• [GIVEN TEXT]
--- START ---
Thredbo still hot for real estate; national auction success rate slides
Record prices are still being paid on the southern Australian ski fields, although the high-altitude villages could do with some snow falls as the ski season gets under way.
Record prices are still being paid on the southern Australian ski fields, although the high-altitude villages could do with some snow falls as the ski season gets under way.
One of the five Sequoia chalet apartments at Thredbo sold last month for $1.65m through Michelle Stynes and Alex Cherry at Forbes Stynes Real Estate. Its auction outcome ranked as the priciest one-bedroom Thredbo sale. The apartment, with 81sq m internal space plus balcony with jacuzzi, was sold by the Warren family.
“Thredbo is still getting record prices; however, the length on market has been increasing, with the frenzy gone out of the market,” Stynes says. Stock levels are still low, “so prices are holding up nicely at this point”.
Stynes’ latest listing is the $4m four-bedroom chalet Riley’s Run in the Woodridge estate. The National Parks and Wildlife lease records shows the longtime tenant is Meldell Pty Ltd, associated with the Sweeney legal family.
--- END ---
• [DATA FOR REVIEW]
--- START ---
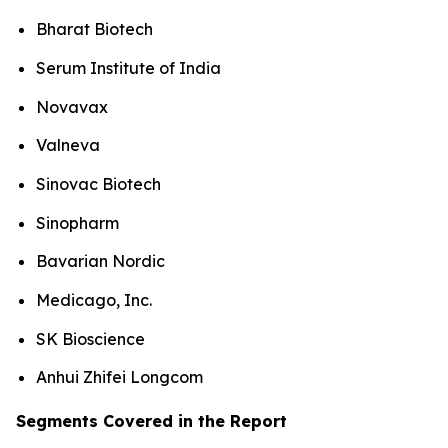
Bharat Biotech
Serum Institute of India
Novavax
Valneva
Sinovac Biotech
Sinopharm
Bavarian Nordic
Medicago, Inc.
SK Bioscience
Anhui Zhifei Longcom
Segments Covered in the Report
--- END ---
• [WORK ITEM]
Write out the passage of the Thredbo real estate article between "Thredbo still hot" and "the Warren family.", inclusive, word for word.

• [RESULT OF THE TASK]
Thredbo still hot for real estate; national auction success rate slides
Record prices are still being paid on the southern Australian ski fields, although the high-altitude villages could do with some snow falls as the ski season gets under way.
Record prices are still being paid on the southern Australian ski fields, although the high-altitude villages could do with some snow falls as the ski season gets under way.
One of the five Sequoia chalet apartments at Thredbo sold last month for $1.65m through Michelle Stynes and Alex Cherry at Forbes Stynes Real Estate. Its auction outcome ranked as the priciest one-bedroom Thredbo sale. The apartment, with 81sq m internal space plus balcony with jacuzzi, was sold by the Warren family.